Restoration of Energy This pause allows the body to recalibrate. The oxytocin levels may dip slightly to give the birthing person a moment of rest before the intense physical exertion of the second stage. It is a physiological grace period where the baby continues to descend through the pelvis passively. Educators should advise against "directed pushing" during this time if the mother does not feel the urge. Allowing the physiology to lead ensures that the baby descends slowly, which helps protect the pelvic floor and perineum.

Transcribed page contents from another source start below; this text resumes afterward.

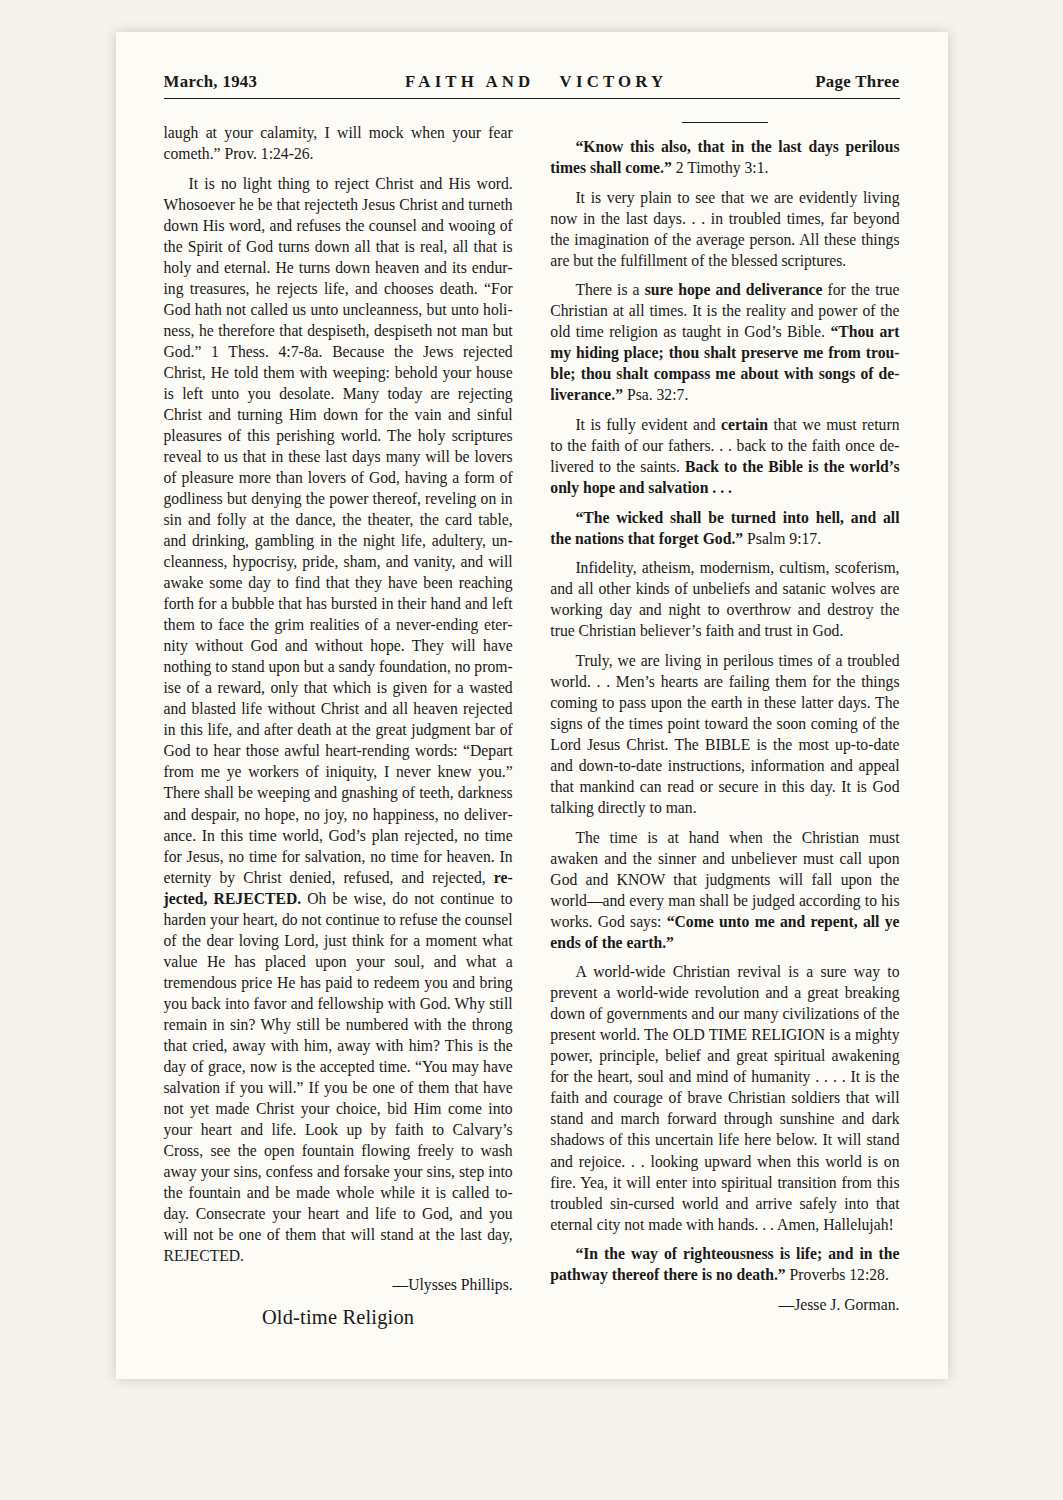March, 1943 FAITH AND VICTORY Page Three
laugh at your calamity, I will mock when your fear cometh.” Prov. 1:24-26.
It is no light thing to reject Christ and His word. Whosoever he be that rejecteth Jesus Christ and turneth down His word, and refuses the counsel and wooing of the Spirit of God turns down all that is real, all that is holy and eternal. He turns down heaven and its enduring treasures, he rejects life, and chooses death. “For God hath not called us unto uncleanness, but unto holiness, he therefore that despiseth, despiseth not man but God.” 1 Thess. 4:7-8a. Because the Jews rejected Christ, He told them with weeping: behold your house is left unto you desolate. Many today are rejecting Christ and turning Him down for the vain and sinful pleasures of this perishing world. The holy scriptures reveal to us that in these last days many will be lovers of pleasure more than lovers of God, having a form of godliness but denying the power thereof, reveling on in sin and folly at the dance, the theater, the card table, and drinking, gambling in the night life, adultery, uncleanness, hypocrisy, pride, sham, and vanity, and will awake some day to find that they have been reaching forth for a bubble that has bursted in their hand and left them to face the grim realities of a never-ending eternity without God and without hope. They will have nothing to stand upon but a sandy foundation, no promise of a reward, only that which is given for a wasted and blasted life without Christ and all heaven rejected in this life, and after death at the great judgment bar of God to hear those awful heart-rending words: “Depart from me ye workers of iniquity, I never knew you.” There shall be weeping and gnashing of teeth, darkness and despair, no hope, no joy, no happiness, no deliverance. In this time world, God’s plan rejected, no time for Jesus, no time for salvation, no time for heaven. In eternity by Christ denied, refused, and rejected, rejected, REJECTED. Oh be wise, do not continue to harden your heart, do not continue to refuse the counsel of the dear loving Lord, just think for a moment what value He has placed upon your soul, and what a tremendous price He has paid to redeem you and bring you back into favor and fellowship with God. Why still remain in sin? Why still be numbered with the throng that cried, away with him, away with him? This is the day of grace, now is the accepted time. “You may have salvation if you will.” If you be one of them that have not yet made Christ your choice, bid Him come into your heart and life. Look up by faith to Calvary’s Cross, see the open fountain flowing freely to wash away your sins, confess and forsake your sins, step into the fountain and be made whole while it is called today. Consecrate your heart and life to God, and you will not be one of them that will stand at the last day, REJECTED.
—Ulysses Phillips.
Old-time Religion
“Know this also, that in the last days perilous times shall come.” 2 Timothy 3:1.
It is very plain to see that we are evidently living now in the last days. . . in troubled times, far beyond the imagination of the average person. All these things are but the fulfillment of the blessed scriptures.
There is a sure hope and deliverance for the true Christian at all times. It is the reality and power of the old time religion as taught in God’s Bible. “Thou art my hiding place; thou shalt preserve me from trouble; thou shalt compass me about with songs of deliverance.” Psa. 32:7.
It is fully evident and certain that we must return to the faith of our fathers. . . back to the faith once delivered to the saints. Back to the Bible is the world’s only hope and salvation . . .
“The wicked shall be turned into hell, and all the nations that forget God.” Psalm 9:17.
Infidelity, atheism, modernism, cultism, scoferism, and all other kinds of unbeliefs and satanic wolves are working day and night to overthrow and destroy the true Christian believer’s faith and trust in God.
Truly, we are living in perilous times of a troubled world. . . Men’s hearts are failing them for the things coming to pass upon the earth in these latter days. The signs of the times point toward the soon coming of the Lord Jesus Christ. The BIBLE is the most up-to-date and down-to-date instructions, information and appeal that mankind can read or secure in this day. It is God talking directly to man.
The time is at hand when the Christian must awaken and the sinner and unbeliever must call upon God and KNOW that judgments will fall upon the world—and every man shall be judged according to his works. God says: “Come unto me and repent, all ye ends of the earth.”
A world-wide Christian revival is a sure way to prevent a world-wide revolution and a great breaking down of governments and our many civilizations of the present world. The OLD TIME RELIGION is a mighty power, principle, belief and great spiritual awakening for the heart, soul and mind of humanity . . . . It is the faith and courage of brave Christian soldiers that will stand and march forward through sunshine and dark shadows of this uncertain life here below. It will stand and rejoice. . . looking upward when this world is on fire. Yea, it will enter into spiritual transition from this troubled sin-cursed world and arrive safely into that eternal city not made with hands. . . Amen, Hallelujah!
“In the way of righteousness is life; and in the pathway thereof there is no death.” Proverbs 12:28.
—Jesse J. Gorman.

The Fetal Ejection Reflex When the baby’s head reaches the pelvic floor, it triggers the Ferguson Reflex once again, but with much greater intensity. This leads to the Fetal Ejection Reflex—an involuntary, powerful urge to push. This is a purely physiological response that the birthing person cannot easily resist. When this happens, the longitudinal muscles of the uterus are doing the majority of the work, and the mother’s voluntary pushing efforts simply assist this pre-programmed biological process.
Understanding these physiological foundations allows expectant parents to trust the process. When they know that their bodies are equipped with specific hormones to manage pain and specific muscle groups designed to move the baby, the fear of the unknown is replaced by a functional understanding of birth mechanics.